After returning the update pixel matrix, we have successfully finished the algorithm!

Deploying as a Web App

We can use Streamlit to take our Python script and deploy it as a simple interactive web app. I won’t be going into great detail on the creation of the app, but I will review a few of the most important parts

We can make a file uploader in the side panel with the following code:

st.sidebar.title('Upload an Image')
file = st.sidebar.file_uploader('Original image', type=['png', 'jpg', 'jpeg', 'webp'])
if file is None:
    img = Image.open('colExp.png')
else:
    img = Image.open(file)

If the user has not yet uploaded a file, we will use an example file as default.

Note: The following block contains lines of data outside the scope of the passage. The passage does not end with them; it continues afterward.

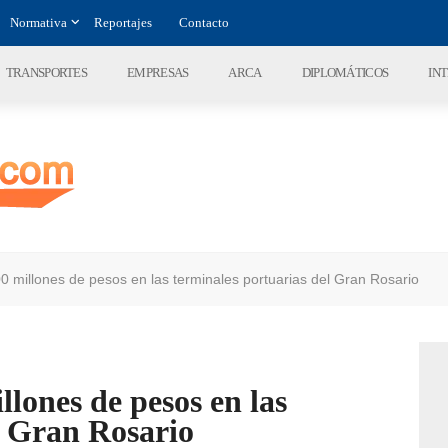
Normativa
Reportajes
Contacto
TRANSPORTES
EMPRESAS
ARCA
DIPLOMÁTICOS
IN
0 millones de pesos en las terminales portuarias del Gran Rosario
llones de pesos en las
l Gran Rosario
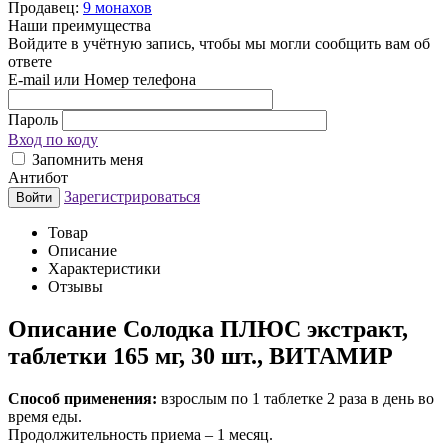
Продавец:
9 монахов
Наши преимущества
Войдите в учётную запись, чтобы мы могли сообщить вам об
ответе
E-mail или Номер телефона
Пароль
Вход по коду
Запомнить меня
Антибот
Зарегистрироваться
Войти
Товар
Описание
Характеристики
Отзывы
Описание
Солодка ПЛЮС экстракт,
таблетки 165 мг, 30 шт., ВИТАМИР
Способ применения:
взрослым по 1 таблетке 2 раза в день во
время еды.
Продолжительность приема – 1 месяц.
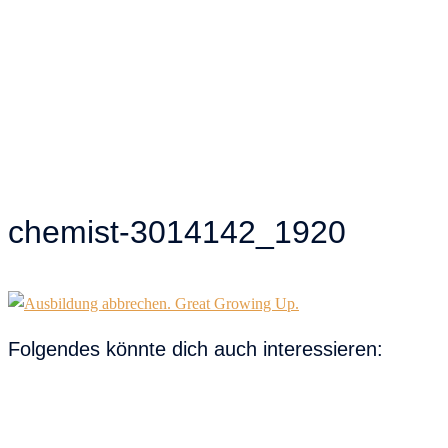
chemist-3014142_1920
Folgendes könnte dich auch interessieren:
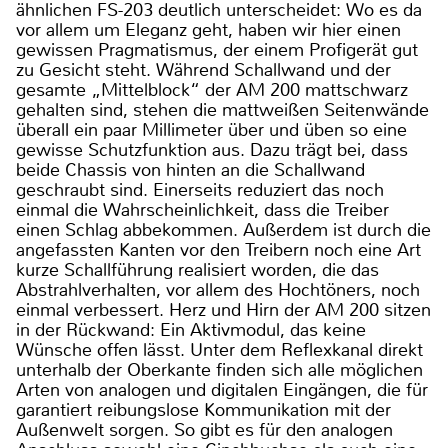
ähnlichen FS-203 deutlich unterscheidet: Wo es da
vor allem um Eleganz geht, haben wir hier einen
gewissen Pragmatismus, der einem Profigerät gut
zu Gesicht steht. Während Schallwand und der
gesamte „Mittelblock“ der AM 200 mattschwarz
gehalten sind, stehen die mattweißen Seitenwände
überall ein paar Millimeter über und üben so eine
gewisse Schutzfunktion aus. Dazu trägt bei, dass
beide Chassis von hinten an die Schallwand
geschraubt sind. Einerseits reduziert das noch
einmal die Wahrscheinlichkeit, dass die Treiber
einen Schlag abbekommen. Außerdem ist durch die
angefassten Kanten vor den Treibern noch eine Art
kurze Schallführung realisiert worden, die das
Abstrahlverhalten, vor allem des Hochtöners, noch
einmal verbessert. Herz und Hirn der AM 200 sitzen
in der Rückwand: Ein Aktivmodul, das keine
Wünsche offen lässt. Unter dem Reflexkanal direkt
unterhalb der Oberkante finden sich alle möglichen
Arten von analogen und digitalen Eingängen, die für
garantiert reibungslose Kommunikation mit der
Außenwelt sorgen. So gibt es für den analogen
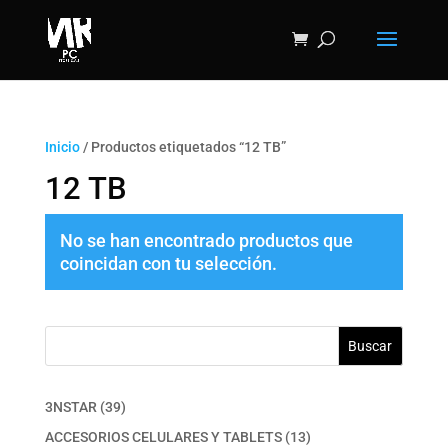
Inicio
/ Productos etiquetados “12 TB”
12 TB
No se han encontrado productos que
coincidan con tu selección.
Buscar
39
3NSTAR
39
productos
13
ACCESORIOS CELULARES Y TABLETS
13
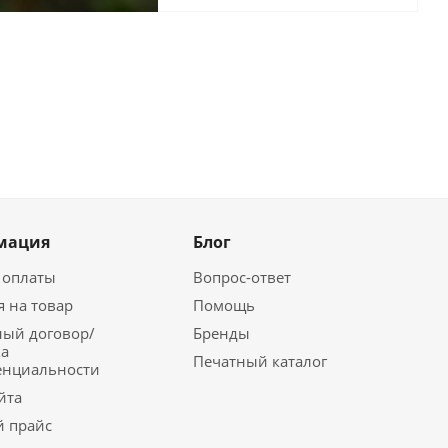
мация
Блог
 оплаты
Вопрос-ответ
я на товар
Помощь
ый договор/
Бренды
а
Печатный каталог
енциальности
йта
 прайс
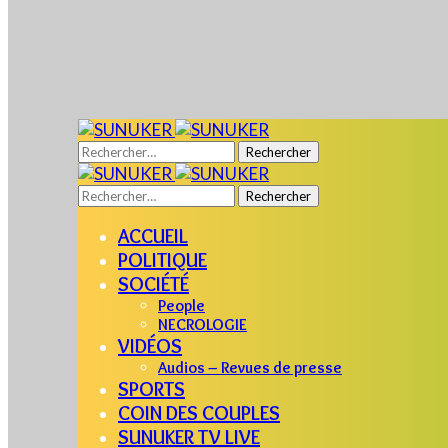
Rechercher :
Rechercher :
ACCUEIL
POLITIQUE
SOCIÉTÉ
People
NECROLOGIE
VIDÉOS
Audios – Revues de presse
SPORTS
COIN DES COUPLES
SUNUKER TV LIVE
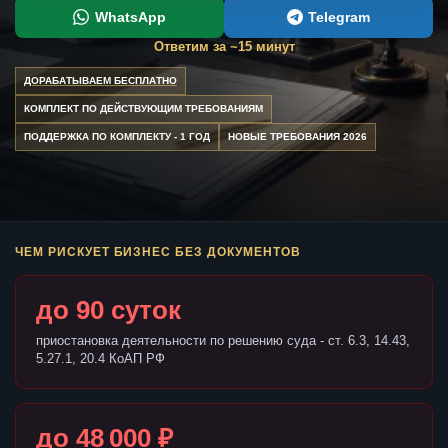
WhatsApp
Telegram
Ответим за ~15 минут
ДОРАБАТЫВАЕМ БЕСПЛАТНО
КОМПЛЕКТ ПО ДЕЙСТВУЮЩИМ ТРЕБОВАНИЯМ
ПОДДЕРЖКА ПО КОМПЛЕКТУ - 1 ГОД
НОВЫЕ ТРЕБОВАНИЯ 2026
ЧЕМ РИСКУЕТ БИЗНЕС БЕЗ ДОКУМЕНТОВ
до 90 суток
приостановка деятельности по решению суда - ст. 6.3, 14.43,
5.27.1, 20.4 КоАП РФ
до 48 000 ₽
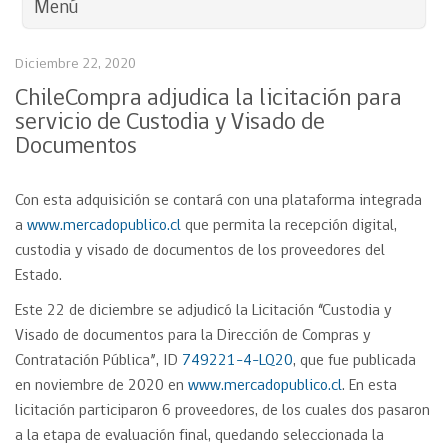
Menú
Diciembre 22, 2020
ChileCompra adjudica la licitación para
servicio de Custodia y Visado de
Documentos
Con esta adquisición se contará con una plataforma integrada
a
www.mercadopublico.cl
que permita la recepción digital,
custodia y visado de documentos de los proveedores del
Estado.
Este 22 de diciembre se adjudicó la Licitación “Custodia y
Visado de documentos para la Dirección de Compras y
Contratación Pública”, ID
749221-4-LQ20
, que fue publicada
en noviembre de 2020 en
www.mercadopublico.cl
. En esta
licitación participaron 6 proveedores, de los cuales dos pasaron
a la etapa de evaluación final, quedando seleccionada la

We will add some sliders and selectors to change the settings of the function

# User settings
st.sidebar.title('Settings :gear:')
shape = st.sidebar.selectbox('Shape (used for calculating distance in RGB-space)', ['sphere', 'cube'])
interpolation = st.sidebar.selectbox('Interpolation', ['linear', 'power', 'root', 'smooth', 'inverse-sin'])

top_threshold_bound = 255 if shape == 'cube' else 442
transparency_threshold = st.sidebar.slider('Transparency Threshold', 0, top_threshold_bound, 18)
opacity_threshold = st.sidebar.slider('Opacity Threshold', 0, top_threshold_bound, 193)

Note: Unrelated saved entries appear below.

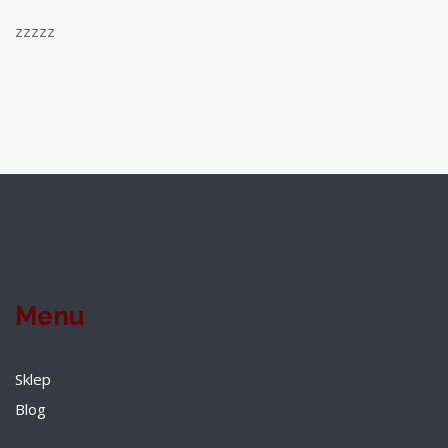
zzzzz
Menu
Sklep
Blog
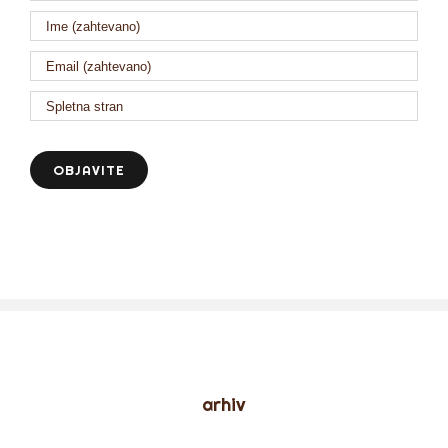
arhiv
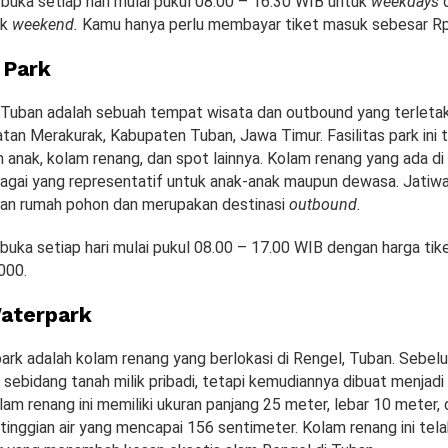
 buka setiap hari mulai pukul 08.00 – 16.30 WIB untuk
weekdays
uk
weekend.
Kamu hanya perlu membayar tiket masuk sebesar Rp
 Park
 Tuban adalah sebuah tempat wisata dan outbound yang terletak
an Merakurak, Kabupaten Tuban, Jawa Timur. Fasilitas park ini
anak, kolam renang, dan spot lainnya. Kolam renang yang ada di p
agai yang representatif untuk anak-anak maupun dewasa. Jatiw
an rumah pohon dan merupakan destinasi
outbound.
 buka setiap hari mulai pukul 08.00 – 17.00 WIB dengan harga ti
000.
aterpark
ark adalah kolam renang yang berlokasi di Rengel, Tuban. Sebe
h sebidang tanah milik pribadi, tetapi kemudiannya dibuat menja
lam renang ini memiliki ukuran panjang 25 meter, lebar 10 meter, d
tinggian air yang mencapai 156 sentimeter. Kolam renang ini tel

Keeping in mind that if the user wants to use the Euclidean (spherical) distance metric, that the furthest distance between two points in the RGB-space is approximately 442. To help the user select an appropriate color to remove, we will recommend the top colors in the image to the user with the following auxiliary function:

# To get the top colors in the image
def get_pixel_distribution(img):
    width, height = img.size
    counter = dict()

    # Count the number of pixels of each color
    for h in range(height):
        for w in range(width):
            pix = img.getpixel((w, h))
            if pix not in counter:
                counter[pix] = 1
            else:
                counter[pix] += 1

    # Sort the dictionary by value, highest to lowest
    counter = sorted(counter.items(), key=lambda x: x[1], reverse=True)
    return counter

Finally to finish the process and the web app, we will save it to a BytesIO buffer and retrieve the information when the user clicks the download button.

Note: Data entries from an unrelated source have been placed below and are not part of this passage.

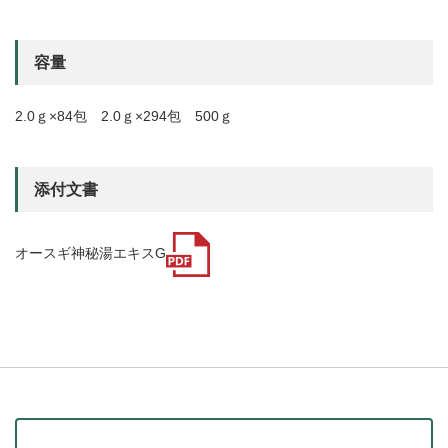
容量
2.0ｇ×84包 2.0ｇ×294包 500ｇ
添付文書
オースギ神秘湯エキスG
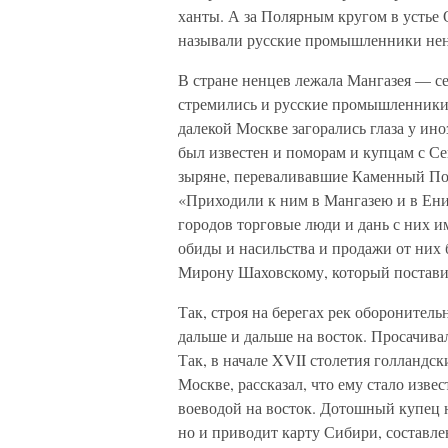
ханты. А за Полярным кругом в устье
называли русские промышленники нен
В стране ненцев лежала Мангазея — с
стремились и русские промышленники 
далекой Москве загорались глаза у ин
был известен и поморам и купцам с Се
зыряне, переваливавшие Каменный Поя
«Приходили к ним в Мангазею и в Ен
городов торговые люди и дань с них и
обиды и насильства и продажи от них
Мирону Шаховскому, который поставил
Так, строя на берегах рек оборонитель
дальше и дальше на восток. Просачива
Так, в начале XVII столетия голландс
Москве, рассказал, что ему стало изв
воеводой на восток. Дотошный купец н
но и приводит карту Сибири, составл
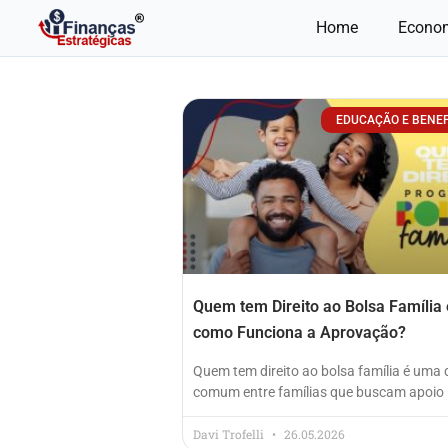
Ir
Home
Econo
para
o
conteúdo
EDUCAÇÃO E BENEF
Quem tem Direito ao Bolsa Família 
como Funciona a Aprovação?
Quem tem direito ao bolsa família é uma 
comum entre famílias que buscam apoio
Davi Trofelli
26.05.2026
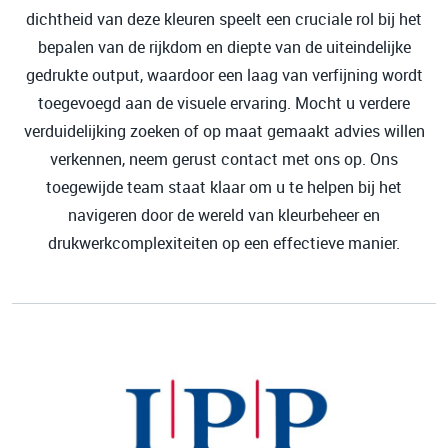
dichtheid van deze kleuren speelt een cruciale rol bij het
bepalen van de rijkdom en diepte van de uiteindelijke
gedrukte output, waardoor een laag van verfijning wordt
toegevoegd aan de visuele ervaring. Mocht u verdere
verduidelijking zoeken of op maat gemaakt advies willen
verkennen, neem gerust contact met ons op. Ons
toegewijde team staat klaar om u te helpen bij het
navigeren door de wereld van kleurbeheer en
drukwerkcomplexiteiten op een effectieve manier.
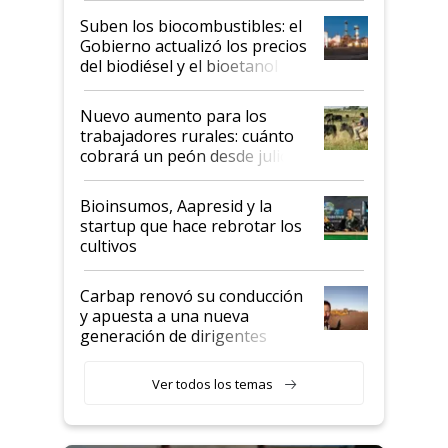
exportadoras en tensión tras
Suben los biocombustibles: el
la medida de fuerza de los
Gobierno actualizó los precios
prácticos
del biodiésel y el bioetanol
Nuevo aumento para los
trabajadores rurales: cuánto
cobrará un peón desde julio
Bioinsumos, Aapresid y la
startup que hace rebrotar los
cultivos
Carbap renovó su conducción
y apuesta a una nueva
generación de dirigentes
rurales
Ver todos los temas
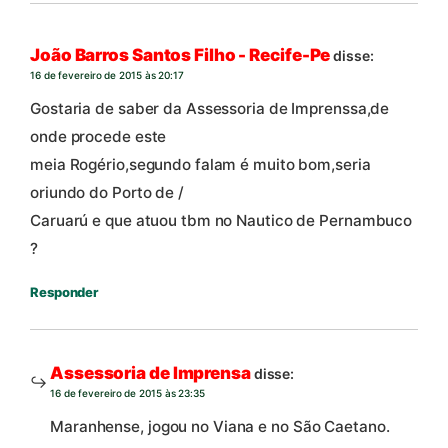
João Barros Santos Filho - Recife-Pe
disse:
16 de fevereiro de 2015 às 20:17
Gostaria de saber da Assessoria de Imprenssa,de
onde procede este
meia Rogério,segundo falam é muito bom,seria
oriundo do Porto de /
Caruarú e que atuou tbm no Nautico de Pernambuco
?
Responder
Assessoria de Imprensa
disse:
16 de fevereiro de 2015 às 23:35
Maranhense, jogou no Viana e no São Caetano.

# For downloading the new image
def convert_image(img):
    buf = BytesIO()
    img.save(buf, format='PNG')
    byte_im = buf.getvalue()
    return byte_im


# Add download button
col2.download_button('Download Image', convert_image(cta_img), file_name='color_to_alpha.png', mime='image/png')

Takeaways and Learnings

Creating the web app was a much easier task than coding the CTA algorithm. During my first attempt to make this, I used two for loops to traverse through each pixel in the image. This was a valid method since the new RGBA values for each pixel are independent of other pixels in the image and only a factor of the user settings. Or another way to say it is that the output is consistent with respect to the parameters (color, thresholds, interpolation, shape).

But I quickly learned how to make use of NumPy’s vectorization abilities and worked with the ndarrays themselves rather than each of their values individually. This was the first time I found that feature to be more of a necessity than a luxury (for aesthetic and efficiency purposes) and I feel confident in my ability to vectorize multidimensional data with NumPy.

Right now the algorithm will affect all pixels of a given color no matter where they are in the image. Maybe CTA could be combined with a background/edge detector to help feather the edges around foreground objects when removing their backgrounds.

But in the meantime, feel free to experiment with the algorithm here. Happy editing!